Superintendent Tom Leatherman says “we’ve been telling the story here at Pearl Harbor for awhile,” but his goal is to start humanizing the story. “You begin understanding these were more than just names on the wall — these were people. They were people who came from somewhere and they have a story. We have been collecting a lot of information about sailors but haven’t been sharing it.”
That’s happening now on the Ford Island Bus Tour, which launched in 2021 to show off two hidden gems — the USS Oklahoma Memorial and USS Utah Memorial. Since the island is an active military base, everyone must show ID, be escorted and promise not to photograph private residences. The evolving tour might soon start from a visitor contact station created from one of the historic chief petty officer’s bungalows.

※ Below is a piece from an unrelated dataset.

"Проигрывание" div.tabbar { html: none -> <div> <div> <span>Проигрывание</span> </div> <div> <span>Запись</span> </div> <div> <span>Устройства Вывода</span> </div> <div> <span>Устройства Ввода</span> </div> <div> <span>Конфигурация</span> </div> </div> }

When I join the double-decker bus tour, ranger Gigi Kaestner immediately highlights the mooring quays. "You may have seen our historic preservation team doing work on those quays while you were on the USS Arizona Memorial," she says. "They are working to keep these around for as long as possible so future generations will get to come and see them as well.”
As we cross the bridge to the island, Kaestner points out the USS Nevada’s mooring quays and relays how that battleship got underway during the attack thanks to Edwin Joseph Hill. “He himself dove into the harbor, climbed up on each of the moorings, untied the ship and then as the Nevada is making her way down the harbor, he dove back into the harbor,” she says. “And then swam to his ship before climbing back aboard.”

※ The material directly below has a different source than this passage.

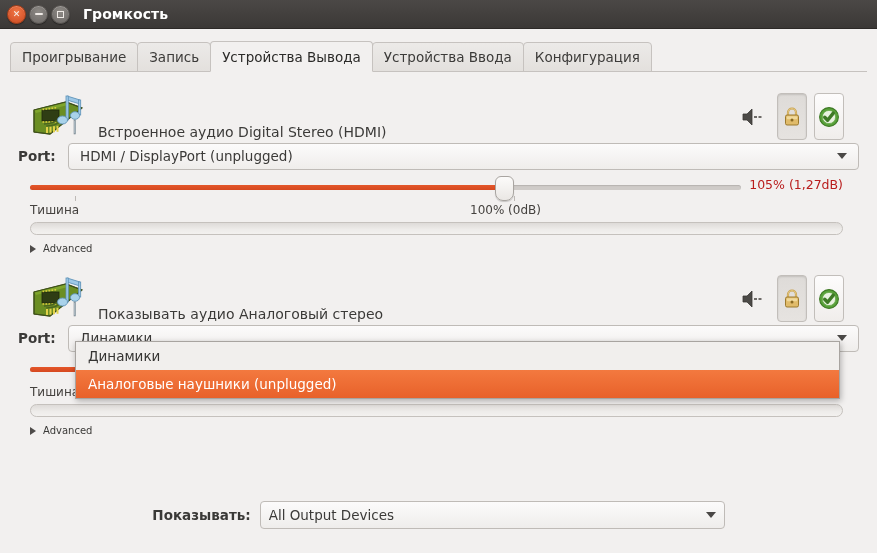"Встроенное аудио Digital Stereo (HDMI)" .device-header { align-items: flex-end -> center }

But the Nevada was hit by bombers and had to be run aground so it wouldn’t block the harbor. Mills was killed and posthumously awarded the Medal of Honor for military valor.

I hear about other heroes on the navy-operated shuttle to the USS Arizona Memorial.

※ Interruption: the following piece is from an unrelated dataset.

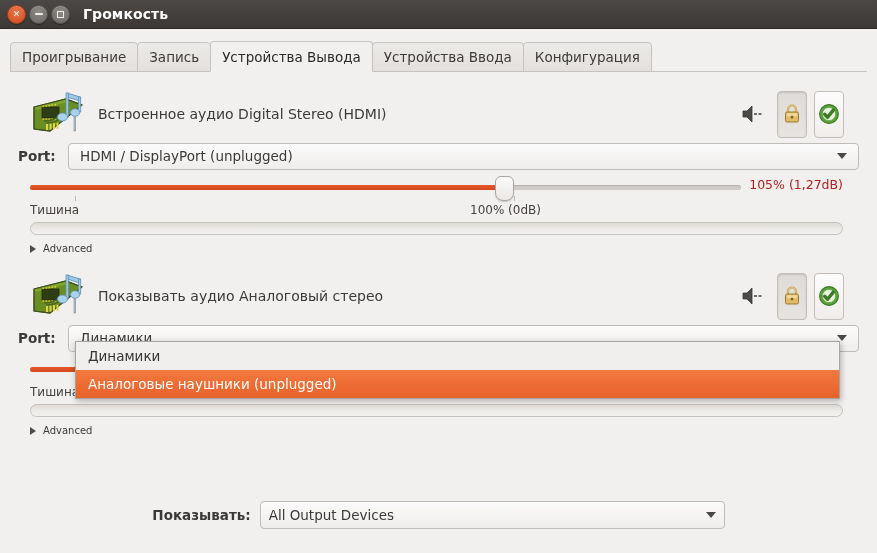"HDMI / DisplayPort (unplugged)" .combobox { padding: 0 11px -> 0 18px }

The clever design with a deliberately sagging center conveys the message of initial defeat and ultimate victory. In an interesting twist, the memorial is the work of architect Alfred Preis who fled his Nazi-occupied home in Austria to America but was interned for three months at the Sand Island Detainment Camp on Oʻahu after the Pearl Harbor attack.
“As we go out, if you look again to either side of the memorial, you’ll see these white structures sticking up out of the harbor. One of them you can actually see a crew working on today,” Kilton tells everyone. “They’re actually restoring it, refurbishing it, so we can maintain and preserve it. They’re leaving battle damage to it but any other damage, like weathering, they’re just going to go ahead and repair.”

We hear about Joe George, a heavyweight boxer who was under house arrest on the Vestal for an unsanctioned fight (on the heels of a sanctioned navy fight) but was put back to work during the attack and told to cut the lines connected to the sinking Arizona.
As Arizona crew members screamed for help, George disobeyed his orders, dropped the hatchet, grabbed a rope and threw it between the ships helping six men crawl to safety. George lived until 1996 and finally in 2017 was posthumously awarded a combat medal for his bravery.

Hearing this poignant story, I’m reminded of Dixon telling Kilton “we preserve so that you guys can interpret.”
Standing on the USS Arizona Memorial, I train my zoom lens on the historic preservation team without fear of invading their privacy. They’ve got everything they need for long shifts, including a hand wash station, potable water, ice, shade structures and purified air respirators. I feel for them, though, knowing they must paddle to shore when nature calls, and must constantly resist the urge to fix historical damage.
What seems like difficult work conditions to me is a coveted assignment to them. “My boss says I have an obsession with the quays and it might be true,” Dixon confided. “I dream about my job. It’s something that I enjoy thoroughly.”